Três anos depois, em 2018, foi documentado que o clube precisaria repor os valores com acréscimos de juros baseados na taxa de CDI (Certificado de Depósito Interbancário) no seguinte acordo: caso algum dos jogadores contratados com o aporte da Crefisa fosse vendido, o Verdão teria de devolver o valor com juros ao ser pago pela transferência.
Caso a quantia fosse menor que a investida, porém, ou se o jogador saísse da equipe ao final do contrato, o Palmeiras teria dois anos para quitar seu débito. E um possível lucro ficaria com o clube.
Fora as negociações, o Alviverde tem utilizado também os bônus pagos pela empresa após os títulos conquistados pelo time para abater a dívida. Exemplos são os títulos brasileiros de 2022 e 2023, e no Paulistão de 2024, com a premiação de R$ 4 milhões da Crefisa. No Campeonato Brasileiro, são R$ 12 milhões de prêmio.
Ao final de 2019, a dívida do Palmeiras com a Crefisa chegou a atingir R$ 172,1 milhões e desde então apresentou queda. Além disso, a equipe também não utiliza mais aportes da empresa para a aquisição de reforços.
/i.s3.glbimg.com/v1/AUTH_bc8228b6673f488aa253bbcb03c80ec5/internal_photos/bs/2024/L/4/bz60SxQeAfxx3OXJkzDg/51400163751-b522f68edf-h.jpg)
Relação entre Palmeiras e Crefisa vive momento decisivo
A três meses do fim do acordo com a Crefisa, o Palmeiras se aproxima da definição de quais empresas serão patrocinadoras do time masculino para a temporada 2025. O Alviverde tem conversado com instituições que já sinalizaram interesse em estampar sua marca no uniforme.

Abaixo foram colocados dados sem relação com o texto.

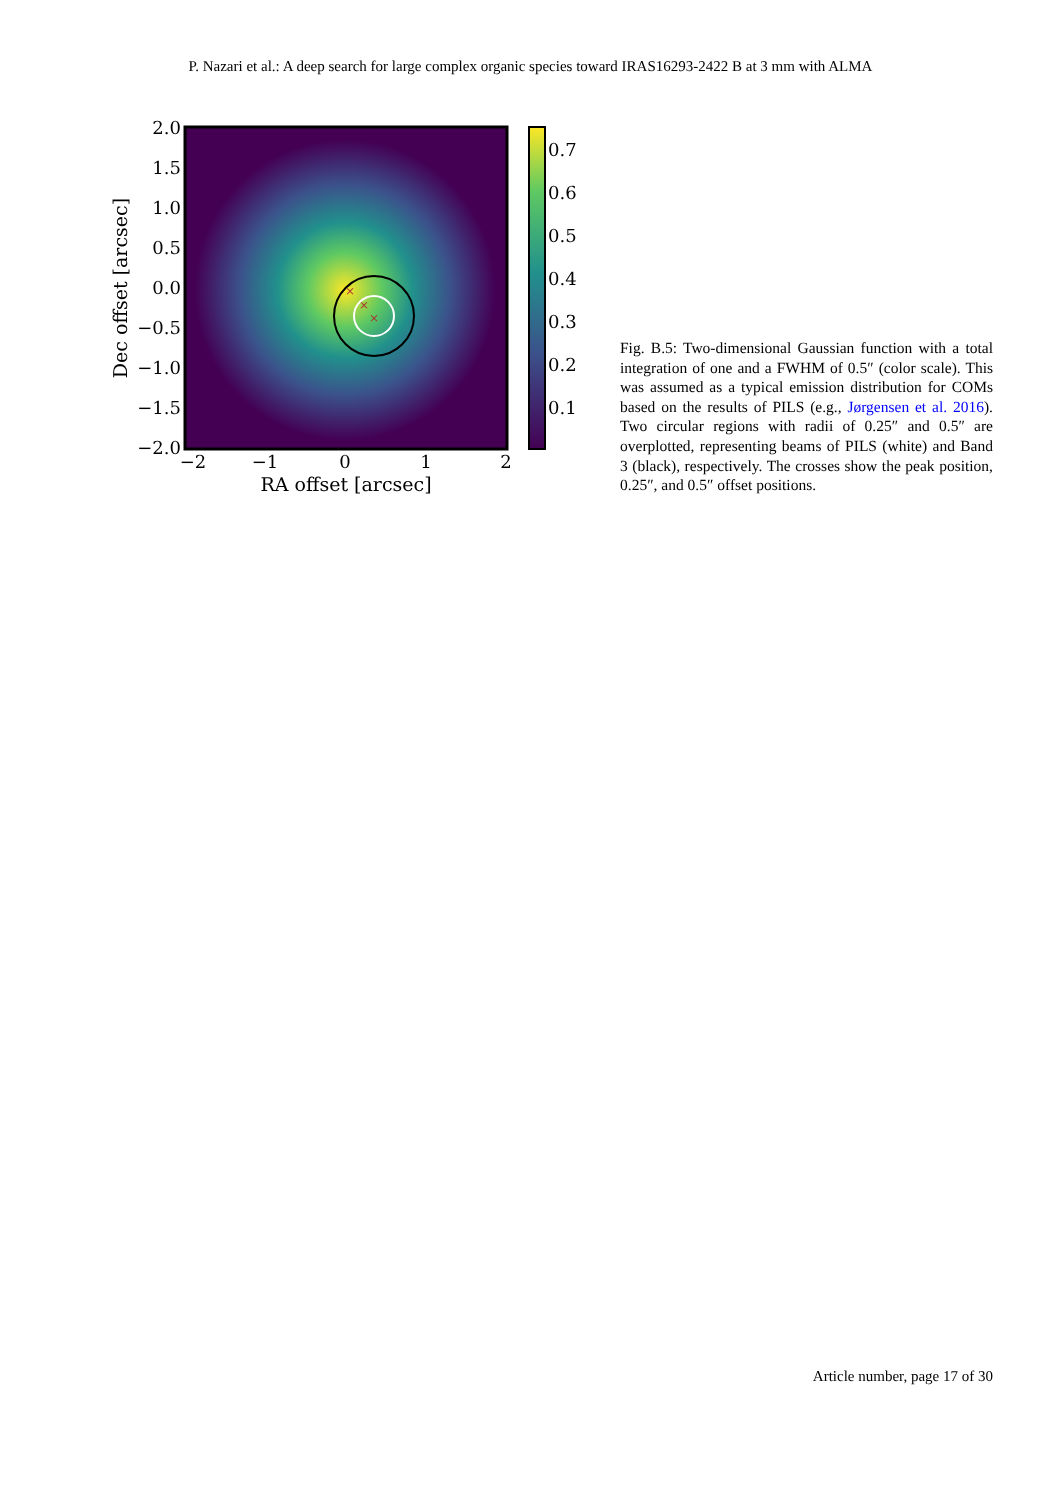P. Nazari et al.: A deep search for large complex organic species toward IRAS16293-2422 B at 3 mm with ALMA
×
×
×
2.0
1.5
1.0
0.5
0.0
−0.5
−1.0
−1.5
−2.0
−2
−1
0
1
2
RA offset [arcsec]
Dec offset [arcsec]
0.7
0.6
0.5
0.4
0.3
0.2
0.1
Fig. B.5: Two-dimensional Gaussian function with a total integration of one and a FWHM of 0.5″ (color scale). This was assumed as a typical emission distribution for COMs based on the results of PILS (e.g., Jørgensen et al. 2016). Two circular regions with radii of 0.25″ and 0.5″ are overplotted, representing beams of PILS (white) and Band 3 (black), respectively. The crosses show the peak position, 0.25″, and 0.5″ offset positions.
Article number, page 17 of 30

O atual contrato com a Crefisa engloba também a Faculdade das Américas, e na nova concorrência, ambas poderão igualar ofertas de concorrentes para permanecer no clube. Depois da avaliação do marketing palmeirense sobre as candidatas, a presidente Leila Pereira afirmou que iria submeter as ofertas ao Conselho de Orientação e Fiscalização (COF), que possui como maioria conselheiros aliados da gestão.
O acordo atual tem rendido ao Palmeiras o valor de R$ 81 milhões fixos ao clube, e se aproxima dos R$ 120 milhões a depender dos bônus por conquistas do time. Desde 2015, Crefisa e FAM possuem exclusividade no uniforme do Verdão, e passaram a aplicar o valor mencionado acima em 2019, mantido sem reajuste na renovação de 2021.
Apesar de todo apoio e títulos, parte da torcida tem questionado a manutenção dos valores do contrato nos últimos anos, enquanto rivais estão conseguindo acordos melhores recentemente. A direção tem evitado falar em números, mas reforçou que a concorrência responderá se a camisa alviverde vale mais do que o acordo vigente.